§ Written request: Pick out every line in the rows below that contains the string "radius", and copy each one. Case counts.

** Begin Items **

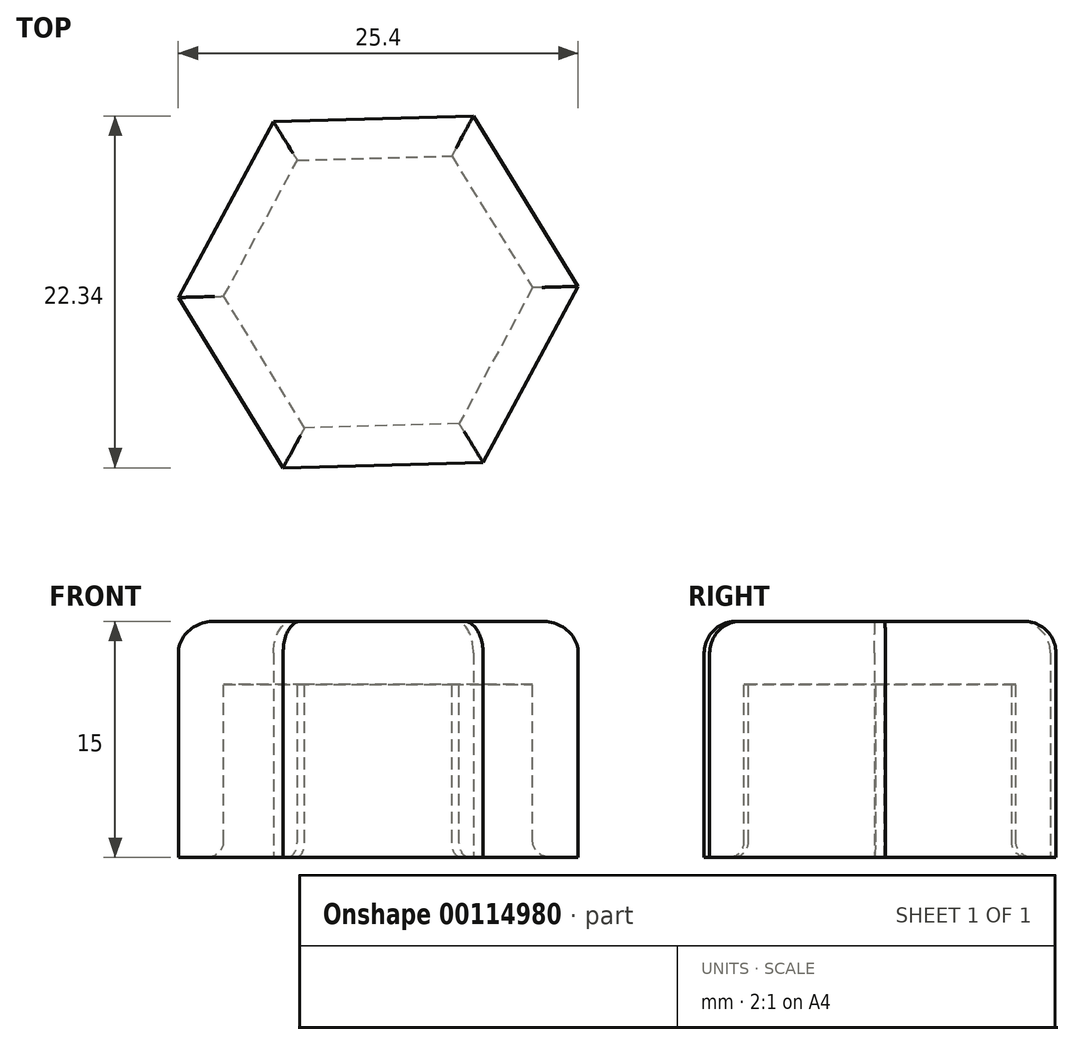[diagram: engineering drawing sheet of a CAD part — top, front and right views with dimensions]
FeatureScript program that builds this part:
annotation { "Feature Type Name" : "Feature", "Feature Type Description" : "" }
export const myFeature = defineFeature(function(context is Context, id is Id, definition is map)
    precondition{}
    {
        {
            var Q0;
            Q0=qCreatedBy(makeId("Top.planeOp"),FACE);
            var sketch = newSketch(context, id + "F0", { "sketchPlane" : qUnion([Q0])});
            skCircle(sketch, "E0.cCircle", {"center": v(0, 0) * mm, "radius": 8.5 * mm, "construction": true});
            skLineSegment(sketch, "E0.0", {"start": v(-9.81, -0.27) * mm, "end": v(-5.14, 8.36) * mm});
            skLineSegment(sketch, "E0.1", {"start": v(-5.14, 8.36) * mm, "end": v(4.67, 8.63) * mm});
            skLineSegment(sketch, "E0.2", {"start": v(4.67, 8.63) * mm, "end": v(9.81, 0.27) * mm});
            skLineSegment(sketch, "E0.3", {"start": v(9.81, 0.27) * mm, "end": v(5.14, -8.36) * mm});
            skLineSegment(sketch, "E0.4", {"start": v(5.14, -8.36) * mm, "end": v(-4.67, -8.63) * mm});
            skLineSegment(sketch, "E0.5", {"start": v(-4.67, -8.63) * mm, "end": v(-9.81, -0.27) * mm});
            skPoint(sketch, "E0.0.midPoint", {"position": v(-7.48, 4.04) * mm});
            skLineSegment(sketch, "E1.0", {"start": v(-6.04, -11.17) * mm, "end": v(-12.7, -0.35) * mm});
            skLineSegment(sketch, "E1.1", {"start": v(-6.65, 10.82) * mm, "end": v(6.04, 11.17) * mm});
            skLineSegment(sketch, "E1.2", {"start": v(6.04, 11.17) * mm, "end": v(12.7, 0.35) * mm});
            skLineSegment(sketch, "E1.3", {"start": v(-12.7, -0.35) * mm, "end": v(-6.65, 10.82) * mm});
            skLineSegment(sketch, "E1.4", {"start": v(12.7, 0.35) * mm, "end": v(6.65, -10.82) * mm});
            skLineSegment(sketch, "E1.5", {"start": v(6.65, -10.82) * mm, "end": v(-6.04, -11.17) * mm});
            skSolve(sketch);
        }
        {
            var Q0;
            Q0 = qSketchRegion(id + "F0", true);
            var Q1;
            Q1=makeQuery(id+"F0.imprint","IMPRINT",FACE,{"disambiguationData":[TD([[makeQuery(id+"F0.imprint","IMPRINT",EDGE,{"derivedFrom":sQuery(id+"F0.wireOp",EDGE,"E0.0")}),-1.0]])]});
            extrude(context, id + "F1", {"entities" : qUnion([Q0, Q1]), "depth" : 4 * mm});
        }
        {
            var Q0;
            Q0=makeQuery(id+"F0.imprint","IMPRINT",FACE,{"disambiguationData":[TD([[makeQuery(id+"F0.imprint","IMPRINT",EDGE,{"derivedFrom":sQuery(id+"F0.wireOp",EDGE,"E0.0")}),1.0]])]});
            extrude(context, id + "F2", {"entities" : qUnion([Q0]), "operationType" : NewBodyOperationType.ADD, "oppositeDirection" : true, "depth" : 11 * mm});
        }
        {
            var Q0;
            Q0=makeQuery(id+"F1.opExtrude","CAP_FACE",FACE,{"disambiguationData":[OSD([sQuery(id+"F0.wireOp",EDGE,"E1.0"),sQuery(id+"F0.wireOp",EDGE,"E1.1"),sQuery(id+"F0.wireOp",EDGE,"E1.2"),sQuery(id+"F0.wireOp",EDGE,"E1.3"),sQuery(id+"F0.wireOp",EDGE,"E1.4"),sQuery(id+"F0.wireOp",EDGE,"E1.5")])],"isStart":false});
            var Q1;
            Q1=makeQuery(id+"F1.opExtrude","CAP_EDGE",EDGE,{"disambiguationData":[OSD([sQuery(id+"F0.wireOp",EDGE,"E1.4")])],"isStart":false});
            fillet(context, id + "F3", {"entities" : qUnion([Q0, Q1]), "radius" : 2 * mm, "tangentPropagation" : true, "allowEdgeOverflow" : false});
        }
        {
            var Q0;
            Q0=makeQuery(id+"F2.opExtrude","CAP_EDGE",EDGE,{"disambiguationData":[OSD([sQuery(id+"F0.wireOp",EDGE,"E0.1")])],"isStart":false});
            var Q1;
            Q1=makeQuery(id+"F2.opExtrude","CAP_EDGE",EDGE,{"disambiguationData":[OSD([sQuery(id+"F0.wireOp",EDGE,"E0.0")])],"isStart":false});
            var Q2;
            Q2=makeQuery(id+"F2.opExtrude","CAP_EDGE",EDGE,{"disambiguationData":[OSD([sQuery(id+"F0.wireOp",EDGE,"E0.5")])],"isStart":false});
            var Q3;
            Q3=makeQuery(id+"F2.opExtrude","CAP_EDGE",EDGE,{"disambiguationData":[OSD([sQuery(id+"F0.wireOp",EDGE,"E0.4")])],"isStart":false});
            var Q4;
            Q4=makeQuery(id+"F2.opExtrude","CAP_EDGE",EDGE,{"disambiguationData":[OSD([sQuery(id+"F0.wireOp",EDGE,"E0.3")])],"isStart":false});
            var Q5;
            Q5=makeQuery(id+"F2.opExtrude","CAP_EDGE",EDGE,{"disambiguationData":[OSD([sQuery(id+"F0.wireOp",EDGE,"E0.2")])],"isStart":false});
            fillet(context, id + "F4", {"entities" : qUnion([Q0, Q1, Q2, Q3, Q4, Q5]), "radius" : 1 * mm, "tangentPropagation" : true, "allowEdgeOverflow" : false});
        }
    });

** End Items **
** Begin Items **

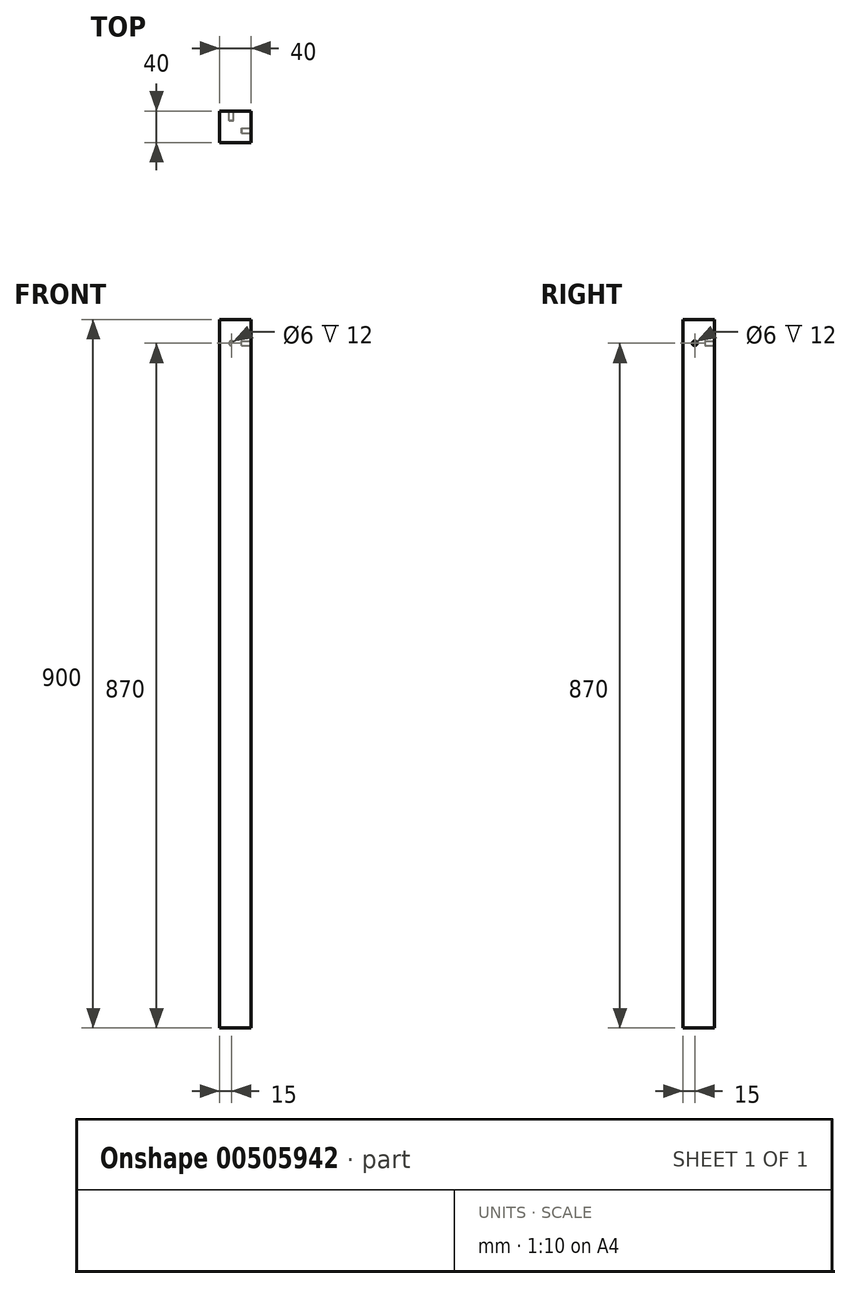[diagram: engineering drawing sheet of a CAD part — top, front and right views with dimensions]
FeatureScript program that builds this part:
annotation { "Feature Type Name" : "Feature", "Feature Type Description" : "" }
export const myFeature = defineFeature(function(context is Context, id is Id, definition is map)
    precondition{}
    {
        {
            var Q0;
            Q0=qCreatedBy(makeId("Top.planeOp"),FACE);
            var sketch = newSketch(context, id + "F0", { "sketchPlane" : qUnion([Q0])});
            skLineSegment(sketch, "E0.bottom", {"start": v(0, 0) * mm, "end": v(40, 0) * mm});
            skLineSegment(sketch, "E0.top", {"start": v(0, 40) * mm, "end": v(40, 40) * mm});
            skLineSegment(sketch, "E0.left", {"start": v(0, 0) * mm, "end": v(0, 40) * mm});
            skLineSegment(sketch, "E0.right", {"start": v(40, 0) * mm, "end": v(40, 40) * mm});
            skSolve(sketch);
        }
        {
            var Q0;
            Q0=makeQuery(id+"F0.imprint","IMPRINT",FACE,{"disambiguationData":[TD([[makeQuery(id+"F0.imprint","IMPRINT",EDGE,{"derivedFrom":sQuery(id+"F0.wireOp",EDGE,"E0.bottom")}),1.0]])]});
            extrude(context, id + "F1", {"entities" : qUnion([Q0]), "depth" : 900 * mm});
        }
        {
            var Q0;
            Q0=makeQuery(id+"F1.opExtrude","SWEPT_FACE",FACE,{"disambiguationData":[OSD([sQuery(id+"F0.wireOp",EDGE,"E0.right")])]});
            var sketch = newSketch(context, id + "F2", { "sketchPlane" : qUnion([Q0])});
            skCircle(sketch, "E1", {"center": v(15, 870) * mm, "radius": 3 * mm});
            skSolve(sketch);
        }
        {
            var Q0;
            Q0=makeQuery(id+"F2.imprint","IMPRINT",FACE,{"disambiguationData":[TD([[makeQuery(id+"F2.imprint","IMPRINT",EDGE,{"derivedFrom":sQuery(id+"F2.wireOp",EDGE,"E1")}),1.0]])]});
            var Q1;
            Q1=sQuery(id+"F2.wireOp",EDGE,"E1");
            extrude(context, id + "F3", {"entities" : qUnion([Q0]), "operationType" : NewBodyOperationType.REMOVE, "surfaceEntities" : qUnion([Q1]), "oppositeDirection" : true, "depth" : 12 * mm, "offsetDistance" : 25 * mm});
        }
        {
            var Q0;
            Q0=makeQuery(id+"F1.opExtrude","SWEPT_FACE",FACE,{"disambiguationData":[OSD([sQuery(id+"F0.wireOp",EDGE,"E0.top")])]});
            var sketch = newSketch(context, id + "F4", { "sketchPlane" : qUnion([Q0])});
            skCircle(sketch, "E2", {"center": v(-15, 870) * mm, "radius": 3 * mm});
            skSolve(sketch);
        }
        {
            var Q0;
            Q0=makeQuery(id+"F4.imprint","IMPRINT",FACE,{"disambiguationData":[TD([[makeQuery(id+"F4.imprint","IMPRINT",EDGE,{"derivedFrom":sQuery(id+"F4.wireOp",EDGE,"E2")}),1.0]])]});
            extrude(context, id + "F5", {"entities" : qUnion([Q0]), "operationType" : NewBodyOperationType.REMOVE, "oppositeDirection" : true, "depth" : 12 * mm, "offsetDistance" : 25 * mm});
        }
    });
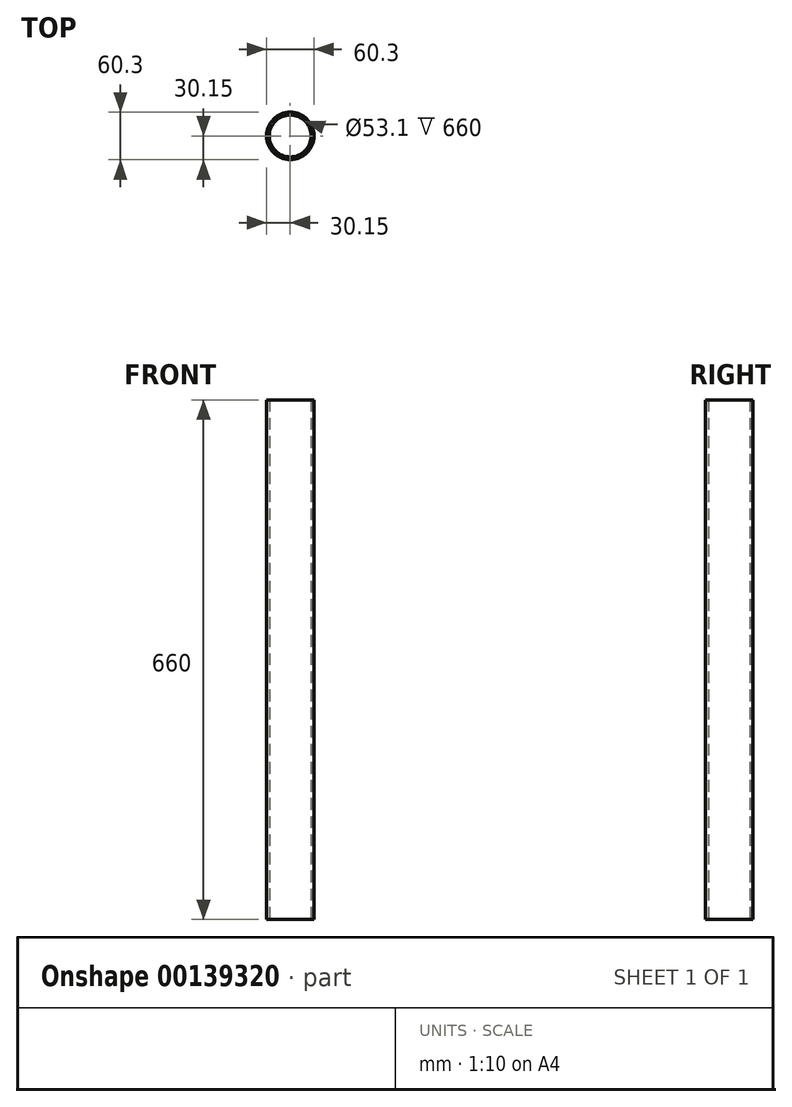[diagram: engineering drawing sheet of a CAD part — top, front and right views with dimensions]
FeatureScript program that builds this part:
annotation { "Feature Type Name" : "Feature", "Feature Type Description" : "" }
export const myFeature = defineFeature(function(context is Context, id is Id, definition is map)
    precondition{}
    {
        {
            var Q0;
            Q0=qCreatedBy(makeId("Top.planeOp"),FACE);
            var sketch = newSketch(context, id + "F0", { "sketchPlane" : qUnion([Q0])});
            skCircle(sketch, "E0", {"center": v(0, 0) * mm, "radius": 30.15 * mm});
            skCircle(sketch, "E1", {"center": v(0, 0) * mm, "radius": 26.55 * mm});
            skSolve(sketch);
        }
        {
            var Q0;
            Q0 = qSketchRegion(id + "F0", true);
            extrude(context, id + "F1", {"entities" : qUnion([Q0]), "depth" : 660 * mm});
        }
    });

** End Items **
** Begin Items **

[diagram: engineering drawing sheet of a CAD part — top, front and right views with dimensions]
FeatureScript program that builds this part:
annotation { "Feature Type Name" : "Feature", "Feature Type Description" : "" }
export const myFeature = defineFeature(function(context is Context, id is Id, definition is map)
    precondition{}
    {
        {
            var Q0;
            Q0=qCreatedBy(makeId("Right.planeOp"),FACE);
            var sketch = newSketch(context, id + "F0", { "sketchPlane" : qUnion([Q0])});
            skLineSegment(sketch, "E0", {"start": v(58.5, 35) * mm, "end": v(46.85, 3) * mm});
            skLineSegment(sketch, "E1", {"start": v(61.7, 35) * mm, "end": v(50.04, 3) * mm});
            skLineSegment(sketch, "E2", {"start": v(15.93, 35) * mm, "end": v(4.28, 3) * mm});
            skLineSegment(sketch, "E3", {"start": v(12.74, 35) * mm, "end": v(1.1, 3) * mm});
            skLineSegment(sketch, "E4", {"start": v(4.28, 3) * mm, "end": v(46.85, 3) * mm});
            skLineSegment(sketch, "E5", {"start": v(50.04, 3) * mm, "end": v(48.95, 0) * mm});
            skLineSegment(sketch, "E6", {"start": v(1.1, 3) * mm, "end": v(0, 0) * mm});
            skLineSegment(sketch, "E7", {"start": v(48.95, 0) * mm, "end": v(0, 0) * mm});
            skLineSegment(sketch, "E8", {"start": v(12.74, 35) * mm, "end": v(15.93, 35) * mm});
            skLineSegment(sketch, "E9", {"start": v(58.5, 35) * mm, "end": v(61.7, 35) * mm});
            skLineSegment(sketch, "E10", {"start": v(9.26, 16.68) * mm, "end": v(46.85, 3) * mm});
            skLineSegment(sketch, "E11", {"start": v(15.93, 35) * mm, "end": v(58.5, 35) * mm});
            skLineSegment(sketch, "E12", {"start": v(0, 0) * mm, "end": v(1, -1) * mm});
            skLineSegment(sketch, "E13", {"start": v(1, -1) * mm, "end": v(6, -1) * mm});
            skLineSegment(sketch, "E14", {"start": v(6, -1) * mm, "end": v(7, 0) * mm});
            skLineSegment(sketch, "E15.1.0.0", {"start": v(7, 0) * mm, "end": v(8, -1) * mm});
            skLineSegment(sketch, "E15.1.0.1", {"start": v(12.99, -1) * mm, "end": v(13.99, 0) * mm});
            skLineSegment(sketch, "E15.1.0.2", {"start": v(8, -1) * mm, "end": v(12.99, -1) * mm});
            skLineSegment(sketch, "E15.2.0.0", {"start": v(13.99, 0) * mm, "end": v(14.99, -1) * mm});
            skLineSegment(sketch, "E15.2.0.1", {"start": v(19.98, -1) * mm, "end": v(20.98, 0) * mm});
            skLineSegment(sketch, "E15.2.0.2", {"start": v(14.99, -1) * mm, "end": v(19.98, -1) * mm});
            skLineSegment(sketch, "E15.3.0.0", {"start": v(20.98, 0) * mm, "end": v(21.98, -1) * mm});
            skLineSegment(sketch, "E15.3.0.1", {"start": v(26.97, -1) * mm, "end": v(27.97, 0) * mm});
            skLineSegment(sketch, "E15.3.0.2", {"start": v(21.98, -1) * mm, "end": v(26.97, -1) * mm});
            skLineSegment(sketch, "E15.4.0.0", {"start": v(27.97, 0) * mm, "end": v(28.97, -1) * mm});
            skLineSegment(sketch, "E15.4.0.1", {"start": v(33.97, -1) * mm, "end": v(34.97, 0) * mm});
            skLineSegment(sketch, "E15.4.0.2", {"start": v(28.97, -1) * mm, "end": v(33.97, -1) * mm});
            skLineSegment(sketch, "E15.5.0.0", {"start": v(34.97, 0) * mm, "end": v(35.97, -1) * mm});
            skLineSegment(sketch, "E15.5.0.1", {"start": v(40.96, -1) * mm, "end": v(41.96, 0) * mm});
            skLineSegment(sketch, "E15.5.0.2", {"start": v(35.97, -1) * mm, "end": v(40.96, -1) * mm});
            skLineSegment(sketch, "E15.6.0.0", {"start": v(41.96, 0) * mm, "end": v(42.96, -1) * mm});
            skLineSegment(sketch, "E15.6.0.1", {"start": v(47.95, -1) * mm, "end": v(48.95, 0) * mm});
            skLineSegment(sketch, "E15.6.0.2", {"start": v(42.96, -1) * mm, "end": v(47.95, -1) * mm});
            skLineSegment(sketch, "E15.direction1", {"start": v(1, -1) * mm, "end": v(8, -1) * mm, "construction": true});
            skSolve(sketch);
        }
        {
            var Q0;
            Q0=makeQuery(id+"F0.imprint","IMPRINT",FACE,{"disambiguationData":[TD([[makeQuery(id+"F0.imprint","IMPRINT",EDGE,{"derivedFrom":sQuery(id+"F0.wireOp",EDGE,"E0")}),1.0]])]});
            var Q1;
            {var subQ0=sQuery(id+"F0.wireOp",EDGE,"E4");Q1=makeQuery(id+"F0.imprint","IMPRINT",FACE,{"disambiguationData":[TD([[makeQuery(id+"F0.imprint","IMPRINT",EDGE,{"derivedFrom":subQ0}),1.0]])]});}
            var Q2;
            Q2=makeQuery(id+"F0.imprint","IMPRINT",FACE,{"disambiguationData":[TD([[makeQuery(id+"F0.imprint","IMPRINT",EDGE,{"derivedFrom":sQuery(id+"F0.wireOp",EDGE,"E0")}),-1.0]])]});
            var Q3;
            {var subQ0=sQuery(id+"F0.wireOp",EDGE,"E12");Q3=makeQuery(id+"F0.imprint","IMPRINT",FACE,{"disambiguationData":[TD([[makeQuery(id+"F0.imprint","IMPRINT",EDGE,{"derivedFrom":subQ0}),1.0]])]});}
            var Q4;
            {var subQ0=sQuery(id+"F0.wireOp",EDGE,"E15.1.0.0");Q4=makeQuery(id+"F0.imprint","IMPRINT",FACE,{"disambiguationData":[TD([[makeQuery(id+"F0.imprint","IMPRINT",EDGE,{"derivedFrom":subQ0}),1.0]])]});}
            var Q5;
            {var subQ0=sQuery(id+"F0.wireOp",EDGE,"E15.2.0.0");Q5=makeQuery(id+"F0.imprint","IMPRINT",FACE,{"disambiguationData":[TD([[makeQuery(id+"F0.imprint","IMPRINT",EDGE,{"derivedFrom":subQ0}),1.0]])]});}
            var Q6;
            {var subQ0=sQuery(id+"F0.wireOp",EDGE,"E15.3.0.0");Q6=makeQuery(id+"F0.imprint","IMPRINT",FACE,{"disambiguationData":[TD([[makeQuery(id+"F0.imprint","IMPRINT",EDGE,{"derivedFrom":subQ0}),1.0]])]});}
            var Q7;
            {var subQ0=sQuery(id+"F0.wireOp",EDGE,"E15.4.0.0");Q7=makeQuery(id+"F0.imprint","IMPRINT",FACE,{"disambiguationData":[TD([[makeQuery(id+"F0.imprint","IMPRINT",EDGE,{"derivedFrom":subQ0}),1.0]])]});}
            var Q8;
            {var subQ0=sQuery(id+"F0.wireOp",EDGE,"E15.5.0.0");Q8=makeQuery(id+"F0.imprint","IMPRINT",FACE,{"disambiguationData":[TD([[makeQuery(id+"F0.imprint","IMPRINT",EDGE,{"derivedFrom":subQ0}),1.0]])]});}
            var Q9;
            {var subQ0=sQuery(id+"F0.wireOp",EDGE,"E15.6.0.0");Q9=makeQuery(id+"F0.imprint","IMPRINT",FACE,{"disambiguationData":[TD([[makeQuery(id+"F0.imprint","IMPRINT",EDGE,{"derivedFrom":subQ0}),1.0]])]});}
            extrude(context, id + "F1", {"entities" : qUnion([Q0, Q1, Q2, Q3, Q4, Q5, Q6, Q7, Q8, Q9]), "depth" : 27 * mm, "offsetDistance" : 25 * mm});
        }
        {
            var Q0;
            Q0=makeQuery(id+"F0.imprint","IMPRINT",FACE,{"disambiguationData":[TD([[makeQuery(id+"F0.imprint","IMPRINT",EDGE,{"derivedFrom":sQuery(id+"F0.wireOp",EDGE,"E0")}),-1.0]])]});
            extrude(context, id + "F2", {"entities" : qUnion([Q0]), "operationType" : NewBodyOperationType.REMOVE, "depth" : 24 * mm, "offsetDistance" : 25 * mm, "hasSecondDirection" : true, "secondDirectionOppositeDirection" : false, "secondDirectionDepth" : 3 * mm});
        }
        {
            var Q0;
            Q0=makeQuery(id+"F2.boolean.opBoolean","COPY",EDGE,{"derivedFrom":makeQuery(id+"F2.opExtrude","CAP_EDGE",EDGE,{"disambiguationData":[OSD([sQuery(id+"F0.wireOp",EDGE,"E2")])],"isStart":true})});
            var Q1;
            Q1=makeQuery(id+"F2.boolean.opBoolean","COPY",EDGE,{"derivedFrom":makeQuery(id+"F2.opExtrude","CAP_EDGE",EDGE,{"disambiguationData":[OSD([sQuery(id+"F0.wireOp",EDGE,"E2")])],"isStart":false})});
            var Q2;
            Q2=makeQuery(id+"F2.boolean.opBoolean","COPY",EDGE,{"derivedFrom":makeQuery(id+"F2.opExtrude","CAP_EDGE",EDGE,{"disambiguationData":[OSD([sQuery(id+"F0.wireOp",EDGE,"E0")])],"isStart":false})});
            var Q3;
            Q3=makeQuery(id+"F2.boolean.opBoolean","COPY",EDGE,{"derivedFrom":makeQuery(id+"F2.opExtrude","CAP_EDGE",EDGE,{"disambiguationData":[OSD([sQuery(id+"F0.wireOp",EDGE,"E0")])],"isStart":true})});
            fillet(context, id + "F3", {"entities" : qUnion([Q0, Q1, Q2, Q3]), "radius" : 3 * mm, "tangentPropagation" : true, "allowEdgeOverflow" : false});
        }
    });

** End Items **

§ Solution to this problem:
            skCircle(sketch, "E0.cCircle", {"center": v(0, 0) * mm, "radius": 8.5 * mm, "construction": true});
            fillet(context, id + "F3", {"entities" : qUnion([Q0, Q1]), "radius" : 2 * mm, "tangentPropagation" : true, "allowEdgeOverflow" : false});
            fillet(context, id + "F4", {"entities" : qUnion([Q0, Q1, Q2, Q3, Q4, Q5]), "radius" : 1 * mm, "tangentPropagation" : true, "allowEdgeOverflow" : false});
            skCircle(sketch, "E1", {"center": v(15, 870) * mm, "radius": 3 * mm});
            skCircle(sketch, "E2", {"center": v(-15, 870) * mm, "radius": 3 * mm});
            skCircle(sketch, "E0", {"center": v(0, 0) * mm, "radius": 30.15 * mm});
            skCircle(sketch, "E1", {"center": v(0, 0) * mm, "radius": 26.55 * mm});
            fillet(context, id + "F3", {"entities" : qUnion([Q0, Q1, Q2, Q3]), "radius" : 3 * mm, "tangentPropagation" : true, "allowEdgeOverflow" : false});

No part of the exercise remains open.